Nanopreparations to overcome multidrug resistance in cancer

Abstract

Multidrug resistance is the most widely exploited phenomenon by which cancer eludes chemotherapy. Broad variety of factors, ranging from the cellular ones, such as over-expression of efflux transporters, defective apoptotic machineries, and altered molecular targets, to the physiological factors such as higher interstitial fluid pressure, low extracellular pH, and formation of irregular tumor vasculature are responsible for multidrug resistance. A combination of various undesirable factors associated with biological surroundings together with poor solubility and instability of many potential therapeutic small & large molecules within the biological systems and systemic toxicity of chemotherapeutic agents has necessitated the need for nano-preparations to optimize drug delivery. The physiology of solid tumors presents numerous challenges for successful therapy. However, it also offers unique opportunities for the use of nanotechnology. Nanoparticles, up to 400 nm in size, have shown great promise for carrying, protecting and delivering potential therapeutic molecules with diverse physiological properties. In this review, various factors responsible for the MDR and the use of nanotechnology to overcome the MDR, the use of spheroid culture as well as the current technique of producing microtumor tissues in vitro are discussed in detail.

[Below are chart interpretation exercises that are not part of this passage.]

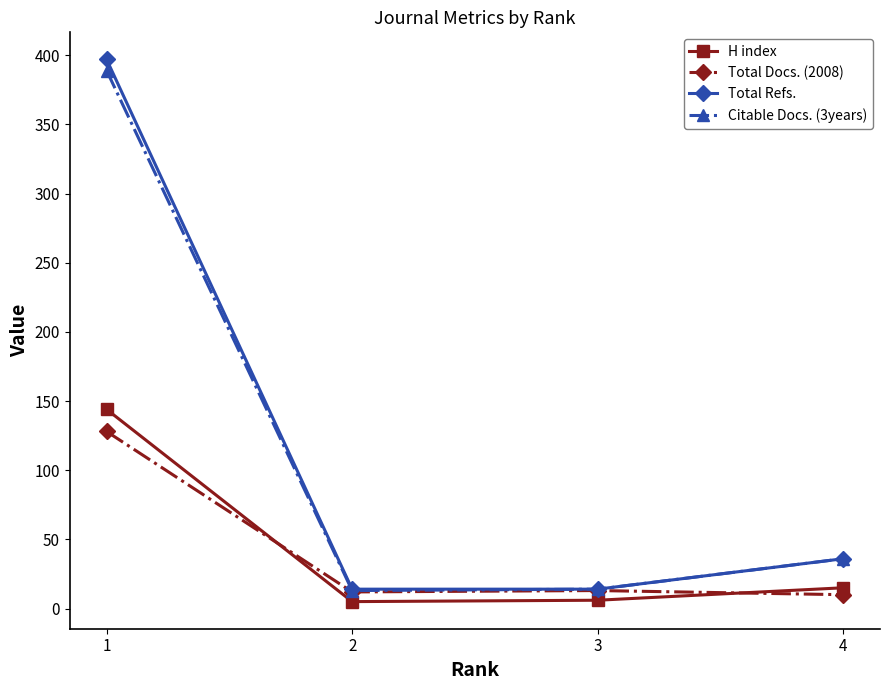

Rank the series by their maximum value, from lowest to highest.

Total Docs. (2008), H index, Citable Docs. (3years), Total Refs.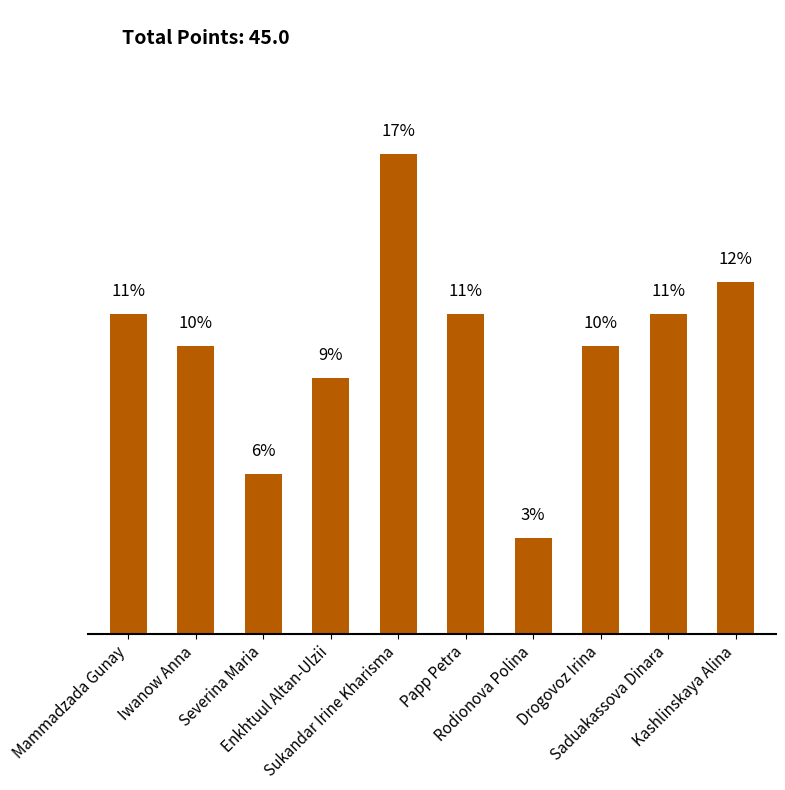

Are the bars horizontal?

No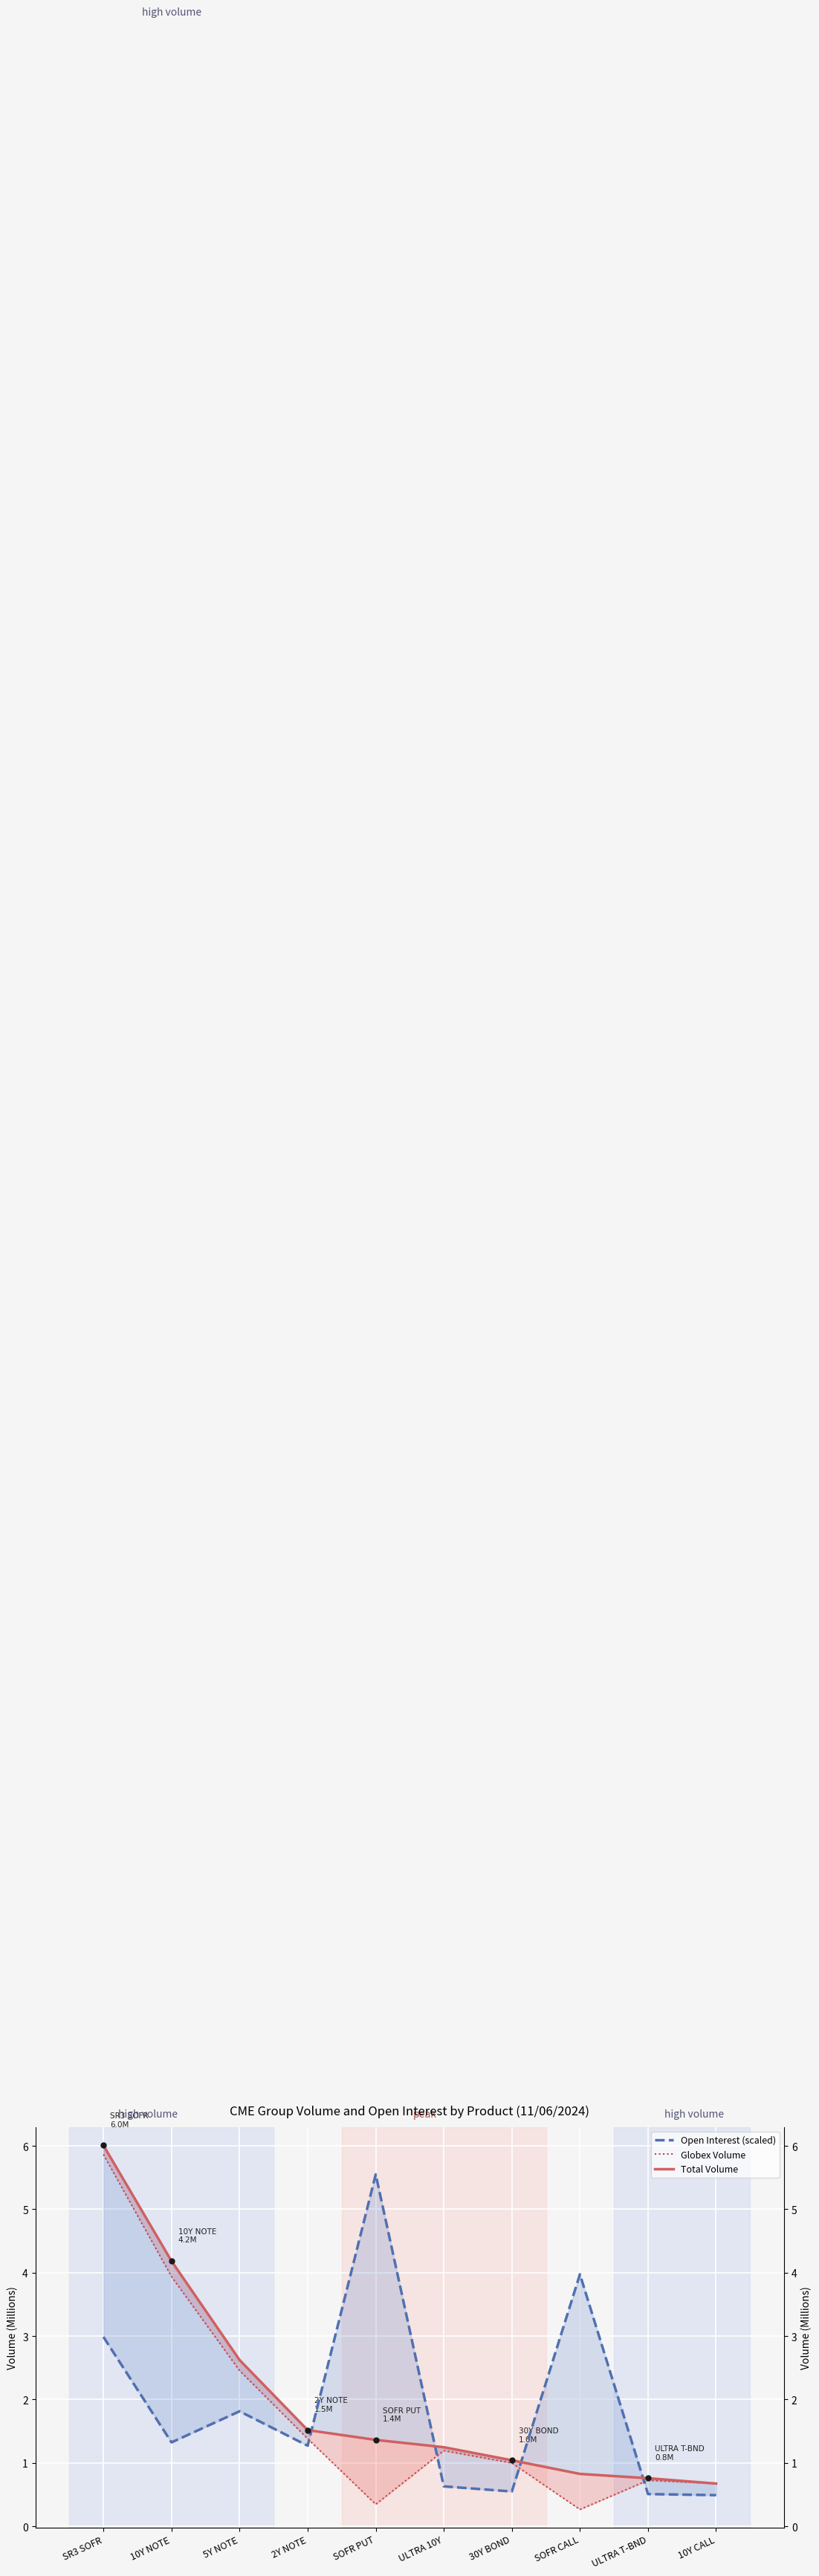

True or false: Total Volume has more than 0 interior local peaks.

False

Keywords: Combination therapy; Multidrug resistance; Nanopreparations; Spheroid culture.

Figure 1

Cellular factors responsible for the multidrug resistance.

Figure 2

Physiological factors responsible for the multidrug resistance and their inter-relation.

Figure 3

Enhanced permeability and retention effect. Due to the presence of leaky vasculature in tumor microenvironment and poor lymphatic drainage, EPR effect is observed for nanopreparations with size distribution up to 400 nm.

Figure 4

Rh123 uptake study in SKOV-3 and SKOV-3TR cells. The cells were treated with free tariquidar (XR9576) and tariquidar (XR) liposomes and then incubated with Rh123. FACS analysis showed that the tariquidar retained its activity when in liposomes and effectively inhibited P-gp as shown by enhanced Rh123 intensity. Reproduced with permissions from the authors.

Figure 5

IC₅₀ for paclitaxel in SKOV-3 and SKOV-3TR cells. Cells were treated with paclitaxel (PCL), PCL liposomes and tariquidar (XR)-PCL combination liposomes at various concentrations. Error bars indicate mean ± S.D. *p < 0.05. Y-axis is shown in logarithmic scale. IC₅₀ for the combination treatment was reduced as compared to PCL alone. Reproduced with permissions from the authors.

Figure 6

Z-Stack images of NCI-ADR-RES spheroids by confocal microscopy to study penetration of doxorubicin-loaded micelles. Treatments carried out: (a) HEPES, (b) free doxorubicin, (c) micellar doxorubicin, (d) IgG targeted micellar doxorubicin, (e) 2C5 targeted micellar doxorubicin. Reproduced with permissions from the authors.